Succession dynastique à la secte Moon
religion
Rencontre avec Hyung Jin-moon désigné pour reprendre les destinées d’un mouvement créé en 1935 par son père Sun Myung-moon
«Je suis plutôt jeune», admet avec un sourire timide Hyung Jin-moon qui ne fait pas ses 30 ans. Le gros pendentif doré de l’Eglise de l’Unification battant sur le torse accentue l’allure frêle du benjamin de la famille. C’est pourtant bien lui qui a été désigné pour reprendre les destinées d’un mouvement de plusieurs millions d’adeptes de par le monde qui excite toutes les imaginations: la secte Moon. Car, âgé de 89 ans, le révérend Moon prépare la relève et a choisi le plus jeune de ses fils pour reprendre les destinées spirituelles de son empire.
D’entrée, il marque le fossé infranchissable qui le sépare du père: «Lui, c’est un Messie, moi je ne suis qu’un employé.» Mais derrière la voix douce de l’ancien étudiant de Harvard se cache la volonté d’imposer sa marque. Et d’adapter l’entreprise familiale lancée en 1954 aux besoins du marché spirituel du XXIe siècle. Depuis son arrivée à Séoul en provenance de New York, le fils du Messie tente de donner un coup de jeune à un mouvement en perte de vitesse sur la terre de ses ancêtres. «Quand je suis arrivé, l’Eglise coréenne n’était pas bien gérée. Le nombre de nos membres déclinait», reconnaît le dauphin qui a plaidé pour un traitement de choc afin de sauver l’affaire familiale.
Avec l’aide de son frère chargé de Tongil Group, la branche économique du mouvement, Hyung Jin- moon a mandaté le cabinet de conseil Deloitte pour établir des règles de «transparence financière». Un point brûlant quand on sait que les membres doivent donner au moins 10% de leurs revenus au mouvement, «selon les principes bibliques». Des ressources à la base d’un empire économique qui inclut des hôtels à Manhattan, l’agence de presse internationale UPI, le quotidien Washington Times, une station de ski ou les réseaux d’approvisionnement américain de… sushis!

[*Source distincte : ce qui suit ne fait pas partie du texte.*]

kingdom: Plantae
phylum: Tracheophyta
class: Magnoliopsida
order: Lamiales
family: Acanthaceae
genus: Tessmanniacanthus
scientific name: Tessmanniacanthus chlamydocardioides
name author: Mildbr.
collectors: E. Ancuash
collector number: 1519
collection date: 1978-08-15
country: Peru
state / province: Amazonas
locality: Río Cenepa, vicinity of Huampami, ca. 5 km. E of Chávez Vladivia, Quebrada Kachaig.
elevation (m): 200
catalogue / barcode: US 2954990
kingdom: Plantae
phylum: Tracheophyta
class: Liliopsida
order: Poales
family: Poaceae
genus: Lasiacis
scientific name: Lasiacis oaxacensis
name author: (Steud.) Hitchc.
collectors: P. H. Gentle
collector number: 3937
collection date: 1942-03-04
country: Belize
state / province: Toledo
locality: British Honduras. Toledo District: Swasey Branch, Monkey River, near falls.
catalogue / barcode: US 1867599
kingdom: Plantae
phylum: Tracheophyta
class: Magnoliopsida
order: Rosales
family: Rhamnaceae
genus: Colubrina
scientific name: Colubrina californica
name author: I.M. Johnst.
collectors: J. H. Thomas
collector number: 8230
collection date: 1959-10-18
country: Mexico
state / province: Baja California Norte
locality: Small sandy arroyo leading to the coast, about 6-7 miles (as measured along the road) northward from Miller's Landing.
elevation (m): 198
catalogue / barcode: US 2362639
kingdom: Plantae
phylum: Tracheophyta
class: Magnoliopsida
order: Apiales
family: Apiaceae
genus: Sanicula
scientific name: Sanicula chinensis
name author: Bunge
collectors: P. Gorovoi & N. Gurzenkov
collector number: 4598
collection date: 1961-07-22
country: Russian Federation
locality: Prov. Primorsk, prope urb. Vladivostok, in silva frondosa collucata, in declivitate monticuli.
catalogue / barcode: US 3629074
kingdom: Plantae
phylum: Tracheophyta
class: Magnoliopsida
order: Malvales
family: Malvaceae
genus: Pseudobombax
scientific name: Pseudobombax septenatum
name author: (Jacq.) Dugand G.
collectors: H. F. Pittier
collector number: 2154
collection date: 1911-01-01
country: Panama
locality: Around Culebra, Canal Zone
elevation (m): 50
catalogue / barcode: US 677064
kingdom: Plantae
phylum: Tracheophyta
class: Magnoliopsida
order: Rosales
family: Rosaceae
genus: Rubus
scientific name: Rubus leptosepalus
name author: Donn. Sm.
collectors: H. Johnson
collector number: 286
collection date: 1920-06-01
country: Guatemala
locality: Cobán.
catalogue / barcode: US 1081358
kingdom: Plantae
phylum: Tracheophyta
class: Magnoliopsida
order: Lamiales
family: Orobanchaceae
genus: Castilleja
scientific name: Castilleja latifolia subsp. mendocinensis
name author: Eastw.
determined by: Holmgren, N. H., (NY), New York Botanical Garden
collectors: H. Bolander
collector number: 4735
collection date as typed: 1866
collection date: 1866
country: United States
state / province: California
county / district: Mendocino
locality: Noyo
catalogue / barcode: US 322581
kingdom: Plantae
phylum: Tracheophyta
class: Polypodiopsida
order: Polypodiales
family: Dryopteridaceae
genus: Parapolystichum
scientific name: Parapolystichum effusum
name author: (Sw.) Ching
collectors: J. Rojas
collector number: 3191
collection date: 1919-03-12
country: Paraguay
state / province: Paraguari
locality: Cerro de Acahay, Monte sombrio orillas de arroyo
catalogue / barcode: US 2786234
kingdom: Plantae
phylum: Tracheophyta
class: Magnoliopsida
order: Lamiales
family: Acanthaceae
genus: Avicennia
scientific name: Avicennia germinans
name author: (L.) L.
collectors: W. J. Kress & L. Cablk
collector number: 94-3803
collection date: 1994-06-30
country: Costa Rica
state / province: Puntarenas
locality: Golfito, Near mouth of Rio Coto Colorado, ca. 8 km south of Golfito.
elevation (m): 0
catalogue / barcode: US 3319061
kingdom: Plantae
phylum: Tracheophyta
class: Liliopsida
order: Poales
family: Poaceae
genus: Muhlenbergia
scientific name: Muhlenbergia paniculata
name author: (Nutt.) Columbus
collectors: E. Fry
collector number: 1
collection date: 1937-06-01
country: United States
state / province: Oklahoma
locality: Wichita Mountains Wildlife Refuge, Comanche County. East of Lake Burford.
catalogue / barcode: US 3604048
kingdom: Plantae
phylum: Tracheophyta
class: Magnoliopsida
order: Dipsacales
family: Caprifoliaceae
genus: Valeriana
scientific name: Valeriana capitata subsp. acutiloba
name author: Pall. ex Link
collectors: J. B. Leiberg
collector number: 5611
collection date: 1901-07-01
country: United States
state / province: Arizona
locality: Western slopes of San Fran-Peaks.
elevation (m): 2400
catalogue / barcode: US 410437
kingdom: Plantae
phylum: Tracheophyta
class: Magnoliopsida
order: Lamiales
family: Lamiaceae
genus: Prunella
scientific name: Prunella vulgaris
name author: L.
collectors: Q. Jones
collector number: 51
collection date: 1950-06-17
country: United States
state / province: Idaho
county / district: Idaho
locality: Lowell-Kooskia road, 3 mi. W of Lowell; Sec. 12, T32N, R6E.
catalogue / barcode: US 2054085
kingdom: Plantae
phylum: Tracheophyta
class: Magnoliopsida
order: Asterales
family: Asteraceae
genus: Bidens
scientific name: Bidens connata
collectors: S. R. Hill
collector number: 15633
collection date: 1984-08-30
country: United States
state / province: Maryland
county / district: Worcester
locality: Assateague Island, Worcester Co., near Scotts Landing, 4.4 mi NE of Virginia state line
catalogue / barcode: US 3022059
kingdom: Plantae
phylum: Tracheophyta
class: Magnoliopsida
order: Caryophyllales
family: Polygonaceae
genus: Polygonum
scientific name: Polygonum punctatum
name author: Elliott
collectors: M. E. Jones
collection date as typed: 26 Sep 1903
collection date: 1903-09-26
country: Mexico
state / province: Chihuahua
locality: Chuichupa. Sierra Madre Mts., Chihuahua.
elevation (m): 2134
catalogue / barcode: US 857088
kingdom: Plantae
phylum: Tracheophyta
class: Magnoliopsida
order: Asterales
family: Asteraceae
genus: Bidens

Les donations financent le futur quartier général mondial qui sera inauguré au début de l’année prochaine au centre de Séoul et symbolisera les habits neufs de la secte. Un investissement de 100 millions de dollars, au cœur de la stratégie de rénovation des infrastructures engagée par Hyung Jin-moon. Objectif: des centres plus spacieux offrant aux membres toutes les facilités «modernes». Et des écoles pour «former» les enfants dès le plus jeune âge.
Révolution en marche
Il est loin ce dimanche de Pâques 1935 où Jésus est apparu à Sun Myung-moon pour lui demander de «terminer le travail» en établissant le royaume de Dieu sur terre. La stratégie de son fils est de remettre au goût du jour un mouvement dont la notoriété décolla durant la vague hippie des années 1960 grâce aux mariages collectifs organisés par l’entremetteur suprême, le révérend Moon. Des cérémonies spectaculaires dont la dernière en date, le 13 octobre, a impliqué plus de 40 000 personnes à travers le monde. Mais derrière les images colorées, une révolution est en marche: la fin des mariages imposés. «Seul mon père, le Messie, peut former des couples», explique Hyung Jin-moon, au côté de Yeonah, son épouse qui fut choisie par son père à l’âge de 18 ans. «Ce fut une totale surprise pour moi», se souvient la jeune femme qui découvrit son mari le jour des fiançailles. Désormais, la secte organise des rencontres entre les membres «pour qu’ils puissent se connaître» avant le mariage.
«Toutes les religions ont connu des conflits à la mort de leur fondateur. La secte Moon n’échappe pas à la règle», rappelle le spécialiste Mickael Breen. Si le patriarche restera capitaine jusqu’au bout, la menace de rivalités plane du fait d’une division des responsabilités entre les différents enfants. Car si Hyung Jin-moon a reçu l’onction spirituelle, il ne contrôle pas l’empire économique dirigé par son grand frère, et c’est sa sœur Tatiana qui reprend en main l’Eglise américaine. «Il y a un risque», concède le fils du Messie.